An oft overlooked area for optimising the park is the distance between panels. This is often set at around 2 metres in order to allow sufficient space for machinery to conduct maintenance. This distance between rows can often be reduced if the machines can manoeuvre under the high side of the panels on one side. With an array of 3 panels in portrait at an angle of 20°, the highest point will readily reach 2.4 metres, which offers around 0.5 metre of clearance for machinery. One or two rows of extra panels can then be installed on a large plot. It is therefore worth thinking carefully about the maintenance and taking account of it at the design stage.


Is it a good idea to use trackers?

 

We are often also asked about the benefit of solar trackers (single or multi-axis). In the UK, solar panels perform optimally at an angle of 37°-41°⁰ and an azimuth of 0⁰ (due south). If the panels are not 100% oriented to the south, but deviate by say 5°, that leads to reduced performance. That effect can be prevented by turning the panels with the sun and therefore keeping them continuously optimally aimed at the sun. Tracking the sun can, in theory, result in approximately 25% more production in the UK without taking account any additional losses (such as shadow). However, trackers significantly increase the system costs and lead to higher maintenance costs due to more parts in motion.

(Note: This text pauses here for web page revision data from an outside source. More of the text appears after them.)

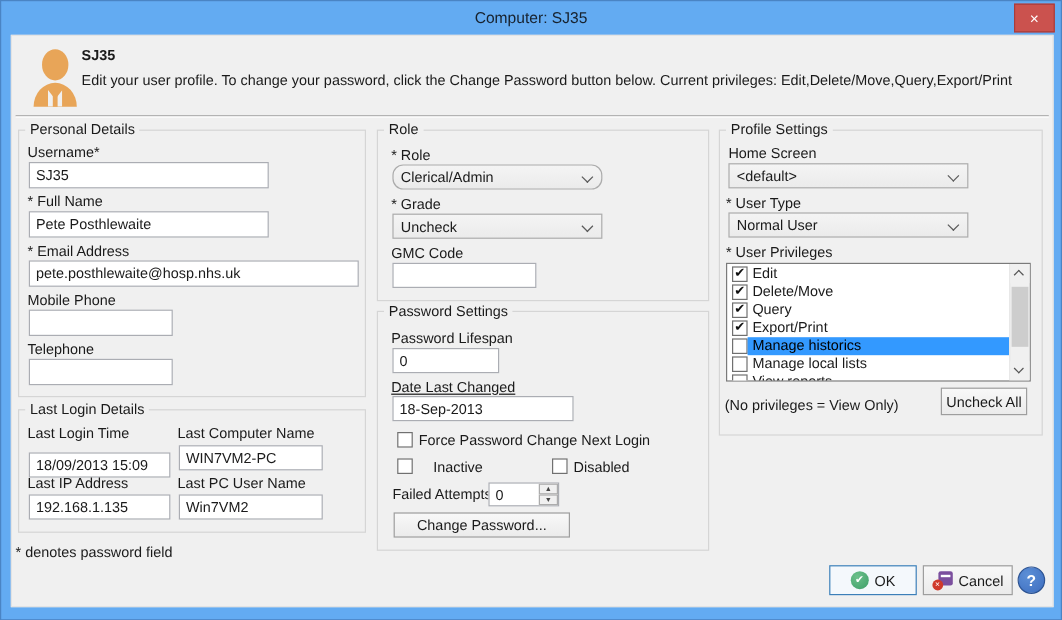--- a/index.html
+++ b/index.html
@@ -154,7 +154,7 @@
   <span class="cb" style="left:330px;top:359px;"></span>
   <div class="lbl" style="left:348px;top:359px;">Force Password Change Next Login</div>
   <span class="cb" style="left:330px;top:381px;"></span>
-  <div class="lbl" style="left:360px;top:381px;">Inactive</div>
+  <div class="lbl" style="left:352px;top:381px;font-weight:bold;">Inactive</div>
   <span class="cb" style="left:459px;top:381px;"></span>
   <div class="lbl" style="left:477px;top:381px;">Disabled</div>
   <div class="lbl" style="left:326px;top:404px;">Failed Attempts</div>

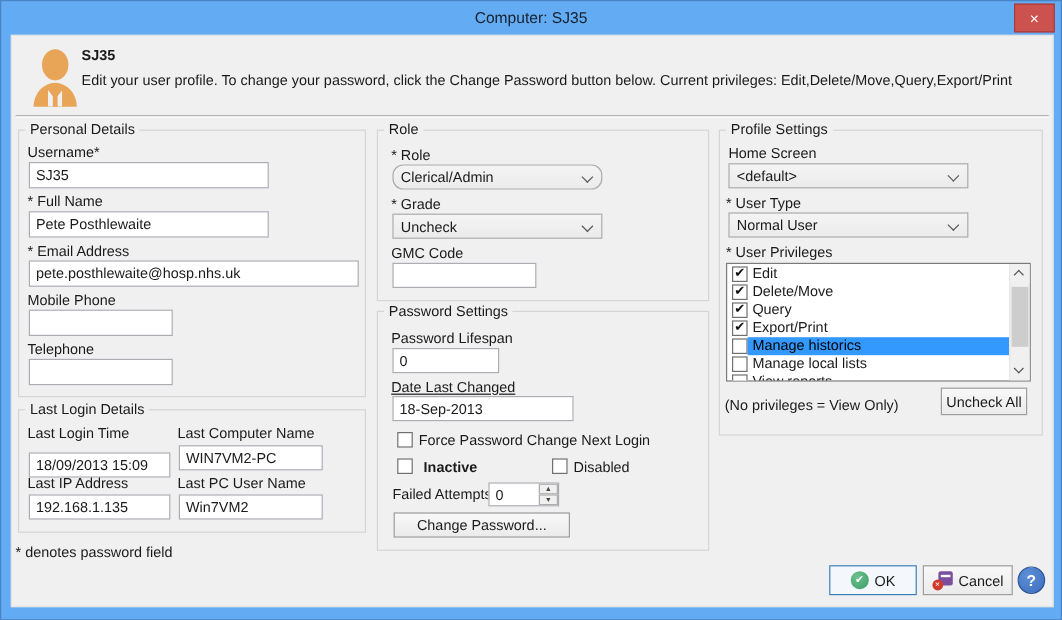--- a/index.html
+++ b/index.html
@@ -126,7 +126,7 @@
   <div class="lbl" style="left:147px;top:395px;">Last PC User Name</div>
   <input class="tb sm" style="left: 148px; top: 411px; width: 120px;" value="Win7VM2">
 
-  <div class="lbl" style="left:12px;top:452px;">* denotes password field</div>
+  <div class="lbl" style="left:12px;top:452px;">* denotes requires user</div>
 
   <div class="group" style="left:313px;top:107px;width:277px;height:143px;">
     <span class="gtitle">Role</span>

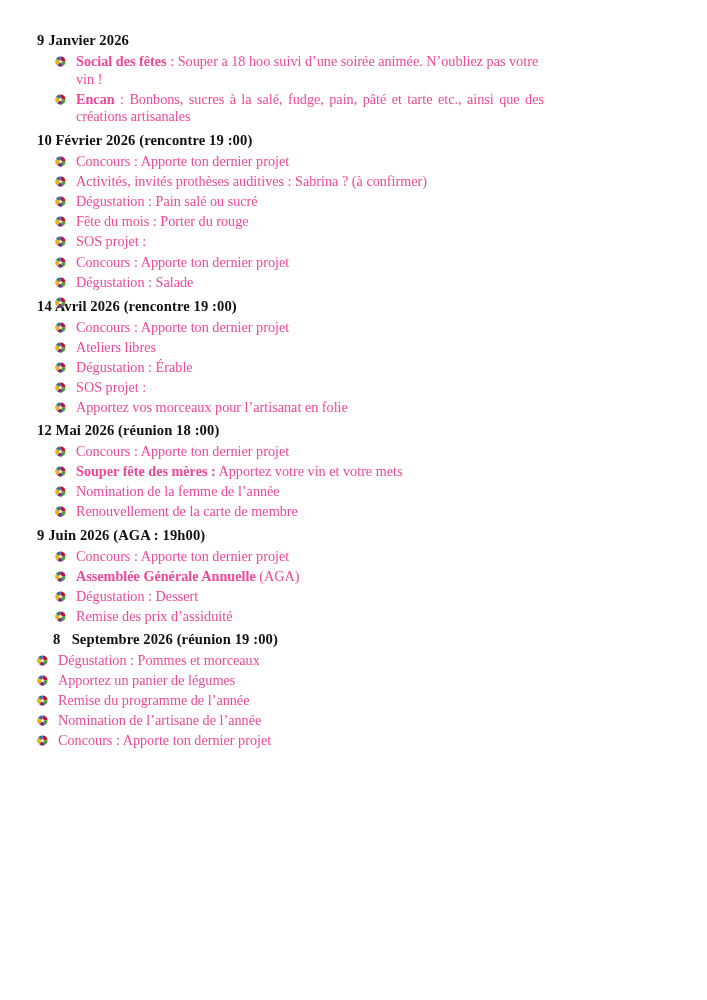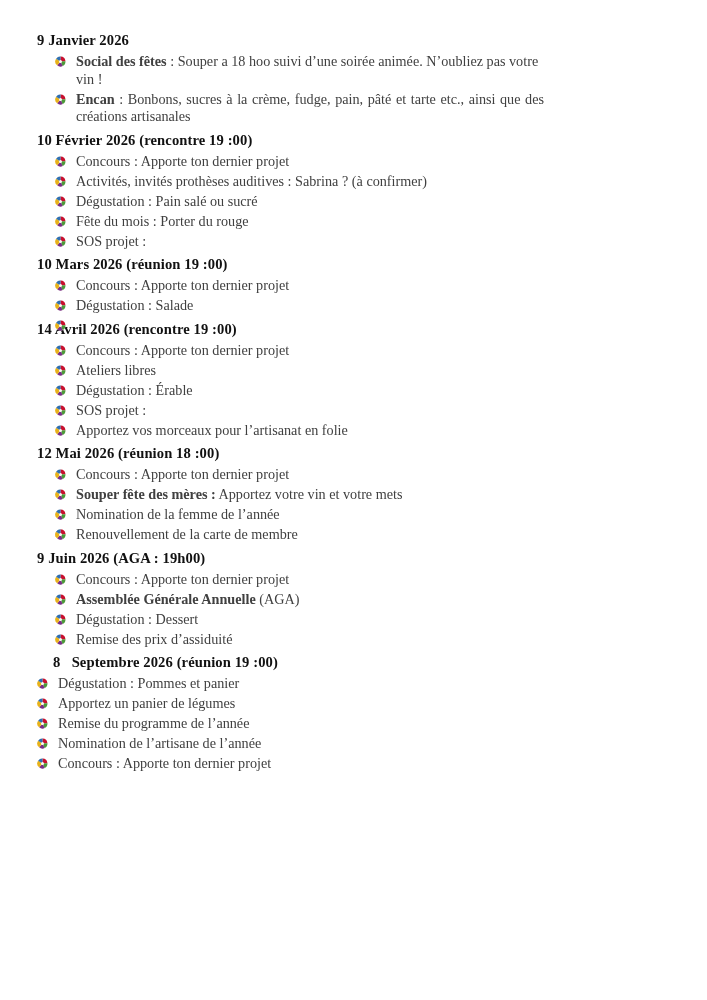--- a/index.html
+++ b/index.html
@@ -53,7 +53,7 @@
     line-height: 17.5px;
     padding: 0 0 0 21px;
     margin: 0 0 2.5px 0;
-    color: #404040;
+    color: #ec4899;
   }
 
   .item.justified {

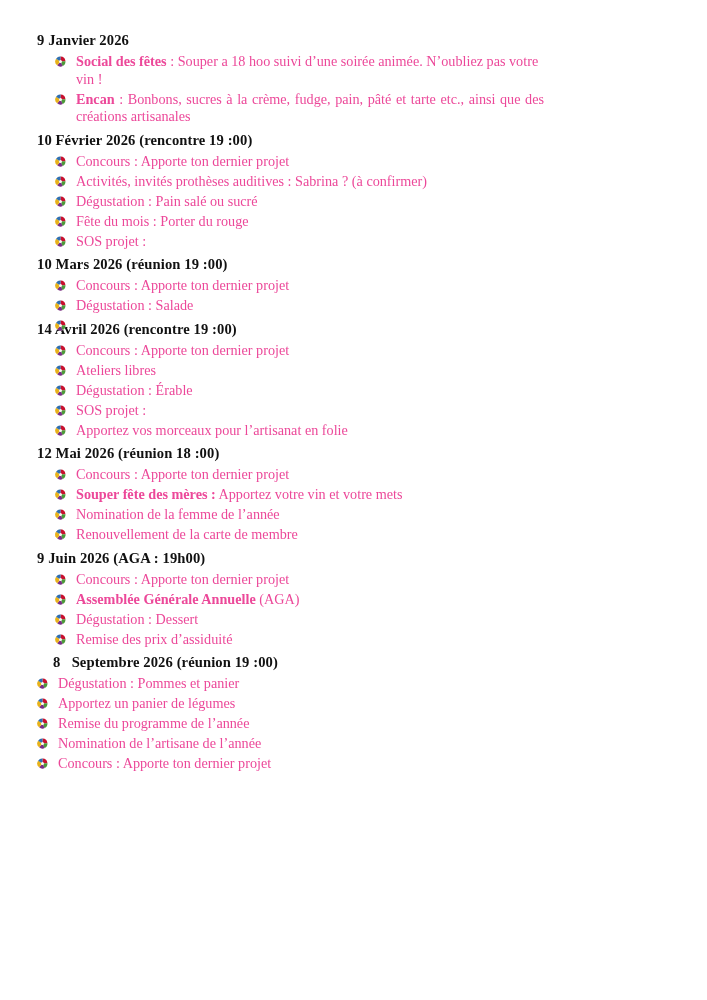--- a/index.html
+++ b/index.html
@@ -108,7 +108,7 @@
                 <path d="M2.2 9.3 A5 5 0 0 1 1.1 2.7 L5.5 5.6 Z" fill="#e8b21a"></path>
                 <path d="M1.1 2.7 A5 5 0 0 1 5.5 0.6 L5.5 5.6 Z" fill="#2f6fb0"></path>
                 <circle cx="5.5" cy="5.6" r="1.5" fill="#fdfbf4"></circle>
-              </svg></span><span class="strong">Encan</span><span> : Bonbons, sucres à la crème, fudge, pain, pâté et tarte etc., ainsi que des créations artisanales</span></li>
+              </svg></span><span class="strong">Encan</span><span> : Bonbons, sucres à la salé, fudge, pain, pâté et tarte etc., ainsi que des créations artisanales</span></li>
         </ul>
       </div>
       <div class="section">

The installed capacity is also reduced by the space required for the tracker tables. Account must be taken of 10-12% higher purchase costs and 3-4% higher operational costs. In practice, in the UK, where the climate has a lot of diffuse light (diffuse light normally represents between 30 to 50% of the global light in the UK), we have not yet seen any examples whereby the benefit of using trackers outweighs the higher costs.

 

East-West: a worthwhile alternative design?

 

An east-west orientation means that the panels are not oriented to the south, but to the east and west. The panels are at a shallower angle (8⁰-15⁰). A solar panel with a due south orientation has a typical energy yield with a sharp peak around noon. There is little or no energy yield in the morning and evening. An east-west orientation, on the other hand, has a less sharp peak around noon but more yield in the morning and the evening, which also has consequences for the number of inverters and the overload factor.

The shallow angle of the panels means that there is less shadow cast between the panels themselves. The installed capacity (kWp/m2) is therefore higher (filling factors of 0.9 are possible) in a park with an east-west orientation. Depending on the PPA and the development of the electricity price, this could be lucrative over the coming years in view of the fact that the electricity price is higher on average in the morning and evening than around noon. The more solar power is installed, the more interesting this will become. Particularly in the regions in the UK with relevant high solar irradiation and projects with high general costs, we recommend that an east-west orientation should also be carefully costed.